[Records supplied Boundary: Start]
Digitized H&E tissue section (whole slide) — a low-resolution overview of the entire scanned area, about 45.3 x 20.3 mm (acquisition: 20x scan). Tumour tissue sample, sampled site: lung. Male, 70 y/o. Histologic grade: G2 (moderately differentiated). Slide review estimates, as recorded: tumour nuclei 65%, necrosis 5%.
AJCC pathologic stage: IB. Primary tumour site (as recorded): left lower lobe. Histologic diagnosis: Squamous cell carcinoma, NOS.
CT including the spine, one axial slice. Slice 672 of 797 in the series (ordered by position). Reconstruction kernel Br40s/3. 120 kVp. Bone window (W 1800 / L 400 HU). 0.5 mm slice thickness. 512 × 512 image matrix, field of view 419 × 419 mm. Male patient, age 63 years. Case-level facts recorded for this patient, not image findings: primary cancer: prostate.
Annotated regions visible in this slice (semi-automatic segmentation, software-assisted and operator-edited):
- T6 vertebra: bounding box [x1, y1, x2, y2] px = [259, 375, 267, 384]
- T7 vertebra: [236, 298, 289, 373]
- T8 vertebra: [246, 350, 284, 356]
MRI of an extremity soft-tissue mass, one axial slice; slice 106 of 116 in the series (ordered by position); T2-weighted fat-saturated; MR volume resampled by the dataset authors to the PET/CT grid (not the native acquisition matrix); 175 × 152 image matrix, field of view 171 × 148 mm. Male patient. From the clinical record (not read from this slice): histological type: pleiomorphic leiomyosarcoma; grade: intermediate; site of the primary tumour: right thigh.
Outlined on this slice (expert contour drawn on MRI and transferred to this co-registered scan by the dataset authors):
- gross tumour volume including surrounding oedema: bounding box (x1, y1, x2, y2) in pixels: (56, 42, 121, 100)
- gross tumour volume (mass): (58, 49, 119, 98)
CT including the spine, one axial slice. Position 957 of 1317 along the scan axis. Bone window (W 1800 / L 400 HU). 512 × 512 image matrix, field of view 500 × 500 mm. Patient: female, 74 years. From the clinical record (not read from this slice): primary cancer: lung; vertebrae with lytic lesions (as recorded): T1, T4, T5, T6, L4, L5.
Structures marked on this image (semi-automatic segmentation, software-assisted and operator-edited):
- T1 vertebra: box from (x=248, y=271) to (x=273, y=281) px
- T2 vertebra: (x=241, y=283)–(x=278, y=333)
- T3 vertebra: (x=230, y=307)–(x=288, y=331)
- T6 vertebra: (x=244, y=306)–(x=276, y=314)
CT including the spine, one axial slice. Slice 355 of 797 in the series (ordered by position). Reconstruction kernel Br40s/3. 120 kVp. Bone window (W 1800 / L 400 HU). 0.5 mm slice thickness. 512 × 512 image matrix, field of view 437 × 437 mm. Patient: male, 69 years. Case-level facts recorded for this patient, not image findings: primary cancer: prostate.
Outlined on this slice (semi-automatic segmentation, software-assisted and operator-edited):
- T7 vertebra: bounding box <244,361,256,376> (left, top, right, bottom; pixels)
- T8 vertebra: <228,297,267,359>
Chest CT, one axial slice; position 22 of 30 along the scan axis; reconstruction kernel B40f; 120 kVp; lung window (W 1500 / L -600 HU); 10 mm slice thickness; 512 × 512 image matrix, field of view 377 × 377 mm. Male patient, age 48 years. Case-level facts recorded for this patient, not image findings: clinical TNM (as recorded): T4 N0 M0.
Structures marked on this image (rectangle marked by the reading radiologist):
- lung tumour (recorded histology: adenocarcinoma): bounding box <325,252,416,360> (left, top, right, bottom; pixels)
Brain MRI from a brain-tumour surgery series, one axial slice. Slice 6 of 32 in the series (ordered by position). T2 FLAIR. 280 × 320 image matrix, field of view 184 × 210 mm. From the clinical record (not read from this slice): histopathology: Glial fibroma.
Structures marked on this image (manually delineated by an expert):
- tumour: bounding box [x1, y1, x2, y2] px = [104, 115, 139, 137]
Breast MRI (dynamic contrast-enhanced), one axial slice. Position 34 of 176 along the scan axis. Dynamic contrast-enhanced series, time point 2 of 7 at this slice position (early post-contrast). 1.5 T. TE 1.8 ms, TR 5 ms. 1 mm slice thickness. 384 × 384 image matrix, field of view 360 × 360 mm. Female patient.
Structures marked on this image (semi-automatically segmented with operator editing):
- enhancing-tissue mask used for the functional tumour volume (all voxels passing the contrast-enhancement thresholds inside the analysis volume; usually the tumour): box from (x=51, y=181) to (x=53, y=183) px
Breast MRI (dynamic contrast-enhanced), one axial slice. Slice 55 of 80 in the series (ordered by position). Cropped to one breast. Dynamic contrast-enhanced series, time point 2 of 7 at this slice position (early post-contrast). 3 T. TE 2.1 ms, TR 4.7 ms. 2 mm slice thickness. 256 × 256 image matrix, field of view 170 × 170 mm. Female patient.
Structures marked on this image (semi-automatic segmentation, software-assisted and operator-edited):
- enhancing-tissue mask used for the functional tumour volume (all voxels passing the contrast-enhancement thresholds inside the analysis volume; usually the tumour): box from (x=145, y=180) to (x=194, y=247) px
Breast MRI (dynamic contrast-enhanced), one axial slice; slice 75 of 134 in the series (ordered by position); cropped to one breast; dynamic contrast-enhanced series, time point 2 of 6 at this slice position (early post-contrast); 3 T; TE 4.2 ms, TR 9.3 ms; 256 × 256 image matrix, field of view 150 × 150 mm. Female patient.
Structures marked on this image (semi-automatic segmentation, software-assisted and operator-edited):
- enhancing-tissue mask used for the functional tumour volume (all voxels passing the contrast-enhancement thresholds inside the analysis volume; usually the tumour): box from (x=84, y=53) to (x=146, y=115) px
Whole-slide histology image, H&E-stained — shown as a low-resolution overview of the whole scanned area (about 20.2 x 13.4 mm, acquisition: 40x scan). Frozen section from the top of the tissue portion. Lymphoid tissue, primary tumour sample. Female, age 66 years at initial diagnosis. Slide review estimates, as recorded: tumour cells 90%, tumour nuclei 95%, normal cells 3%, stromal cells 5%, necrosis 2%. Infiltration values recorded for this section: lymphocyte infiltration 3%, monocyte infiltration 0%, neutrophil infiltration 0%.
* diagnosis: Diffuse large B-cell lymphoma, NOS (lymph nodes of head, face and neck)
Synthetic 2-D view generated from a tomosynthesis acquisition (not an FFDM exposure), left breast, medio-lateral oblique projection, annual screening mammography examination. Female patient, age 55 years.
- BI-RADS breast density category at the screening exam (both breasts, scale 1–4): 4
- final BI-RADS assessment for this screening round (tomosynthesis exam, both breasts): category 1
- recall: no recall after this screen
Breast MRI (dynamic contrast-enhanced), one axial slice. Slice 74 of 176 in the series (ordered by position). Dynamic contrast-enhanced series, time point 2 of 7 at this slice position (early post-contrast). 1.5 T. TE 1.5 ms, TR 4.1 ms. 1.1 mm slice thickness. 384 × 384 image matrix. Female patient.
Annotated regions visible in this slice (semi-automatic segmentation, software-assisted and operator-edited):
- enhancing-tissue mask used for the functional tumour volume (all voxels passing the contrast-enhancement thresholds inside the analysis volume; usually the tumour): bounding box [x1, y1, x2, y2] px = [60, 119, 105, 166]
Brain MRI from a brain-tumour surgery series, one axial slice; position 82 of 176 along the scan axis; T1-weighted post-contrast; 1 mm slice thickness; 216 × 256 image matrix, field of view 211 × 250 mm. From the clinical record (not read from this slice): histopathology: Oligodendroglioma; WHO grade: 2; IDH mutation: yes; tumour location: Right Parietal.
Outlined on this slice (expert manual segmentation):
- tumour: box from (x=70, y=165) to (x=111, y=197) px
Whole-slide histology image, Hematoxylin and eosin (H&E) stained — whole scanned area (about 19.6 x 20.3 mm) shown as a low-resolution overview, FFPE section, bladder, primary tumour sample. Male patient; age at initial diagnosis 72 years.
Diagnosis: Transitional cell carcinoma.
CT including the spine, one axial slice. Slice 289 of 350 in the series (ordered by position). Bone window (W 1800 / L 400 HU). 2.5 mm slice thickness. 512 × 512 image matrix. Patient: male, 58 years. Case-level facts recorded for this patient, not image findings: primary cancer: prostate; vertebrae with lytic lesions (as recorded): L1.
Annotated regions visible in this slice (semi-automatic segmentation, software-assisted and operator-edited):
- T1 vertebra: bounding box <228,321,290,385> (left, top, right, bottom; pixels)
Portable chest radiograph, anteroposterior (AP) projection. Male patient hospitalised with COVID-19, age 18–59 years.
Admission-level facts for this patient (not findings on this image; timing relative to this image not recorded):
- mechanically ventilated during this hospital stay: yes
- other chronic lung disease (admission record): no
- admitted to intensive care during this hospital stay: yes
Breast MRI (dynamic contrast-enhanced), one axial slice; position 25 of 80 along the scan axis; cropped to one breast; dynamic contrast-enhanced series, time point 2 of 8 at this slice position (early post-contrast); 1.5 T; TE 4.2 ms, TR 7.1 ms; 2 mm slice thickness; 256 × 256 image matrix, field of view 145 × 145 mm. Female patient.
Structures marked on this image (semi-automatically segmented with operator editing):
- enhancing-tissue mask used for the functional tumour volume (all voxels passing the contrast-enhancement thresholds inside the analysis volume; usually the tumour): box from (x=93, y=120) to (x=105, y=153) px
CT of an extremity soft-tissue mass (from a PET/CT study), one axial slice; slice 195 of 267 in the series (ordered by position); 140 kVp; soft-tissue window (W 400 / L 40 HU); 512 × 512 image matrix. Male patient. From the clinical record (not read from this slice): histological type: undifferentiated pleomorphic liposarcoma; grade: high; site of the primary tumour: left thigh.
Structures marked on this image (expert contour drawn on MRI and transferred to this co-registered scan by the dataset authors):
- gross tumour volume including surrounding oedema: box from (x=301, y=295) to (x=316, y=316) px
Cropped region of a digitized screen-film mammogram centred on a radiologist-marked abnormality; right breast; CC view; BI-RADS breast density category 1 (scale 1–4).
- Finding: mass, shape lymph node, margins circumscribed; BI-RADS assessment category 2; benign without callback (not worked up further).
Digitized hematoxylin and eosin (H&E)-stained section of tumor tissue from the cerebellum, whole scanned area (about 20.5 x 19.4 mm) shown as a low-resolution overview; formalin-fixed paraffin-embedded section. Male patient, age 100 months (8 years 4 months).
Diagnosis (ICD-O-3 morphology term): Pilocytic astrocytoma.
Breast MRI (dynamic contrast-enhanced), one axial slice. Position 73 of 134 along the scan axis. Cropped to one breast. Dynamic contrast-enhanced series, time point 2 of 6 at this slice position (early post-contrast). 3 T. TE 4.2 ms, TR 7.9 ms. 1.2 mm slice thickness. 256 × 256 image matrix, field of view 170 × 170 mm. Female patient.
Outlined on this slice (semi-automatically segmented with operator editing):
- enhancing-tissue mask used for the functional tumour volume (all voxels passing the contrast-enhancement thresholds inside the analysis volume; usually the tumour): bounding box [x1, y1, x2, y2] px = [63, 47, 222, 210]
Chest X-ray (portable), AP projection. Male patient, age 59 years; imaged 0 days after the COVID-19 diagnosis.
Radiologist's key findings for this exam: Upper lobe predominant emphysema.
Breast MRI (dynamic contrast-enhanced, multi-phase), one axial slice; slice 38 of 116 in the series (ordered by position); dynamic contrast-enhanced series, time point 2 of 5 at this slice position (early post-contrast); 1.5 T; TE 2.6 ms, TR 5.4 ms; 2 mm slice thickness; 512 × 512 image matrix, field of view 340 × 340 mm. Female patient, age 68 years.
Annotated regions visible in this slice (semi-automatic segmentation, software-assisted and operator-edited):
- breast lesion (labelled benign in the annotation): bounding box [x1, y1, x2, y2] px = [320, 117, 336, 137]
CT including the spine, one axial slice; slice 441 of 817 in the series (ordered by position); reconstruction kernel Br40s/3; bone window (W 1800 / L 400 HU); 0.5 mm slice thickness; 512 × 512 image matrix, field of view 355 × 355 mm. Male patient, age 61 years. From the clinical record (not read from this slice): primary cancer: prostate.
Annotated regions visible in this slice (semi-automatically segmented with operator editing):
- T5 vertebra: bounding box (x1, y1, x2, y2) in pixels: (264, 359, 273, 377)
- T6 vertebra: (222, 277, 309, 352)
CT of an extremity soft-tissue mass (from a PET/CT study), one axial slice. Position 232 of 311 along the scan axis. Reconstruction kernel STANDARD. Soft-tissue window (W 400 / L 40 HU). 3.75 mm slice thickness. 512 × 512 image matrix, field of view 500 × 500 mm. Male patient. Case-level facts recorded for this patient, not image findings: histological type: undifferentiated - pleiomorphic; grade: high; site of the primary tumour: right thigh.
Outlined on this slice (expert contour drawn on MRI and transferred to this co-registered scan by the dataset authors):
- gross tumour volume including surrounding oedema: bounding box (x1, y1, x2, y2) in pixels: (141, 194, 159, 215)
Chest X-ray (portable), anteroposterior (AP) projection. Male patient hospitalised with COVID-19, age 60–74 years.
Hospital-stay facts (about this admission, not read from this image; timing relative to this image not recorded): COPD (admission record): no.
[Records supplied Boundary: End]
Return each line in the records that holds the string "benign".

Task output -
- Finding: mass, shape lymph node, margins circumscribed; BI-RADS assessment category 2; benign without callback (not worked up further).
- breast lesion (labelled benign in the annotation): bounding box [x1, y1, x2, y2] px = [320, 117, 336, 137]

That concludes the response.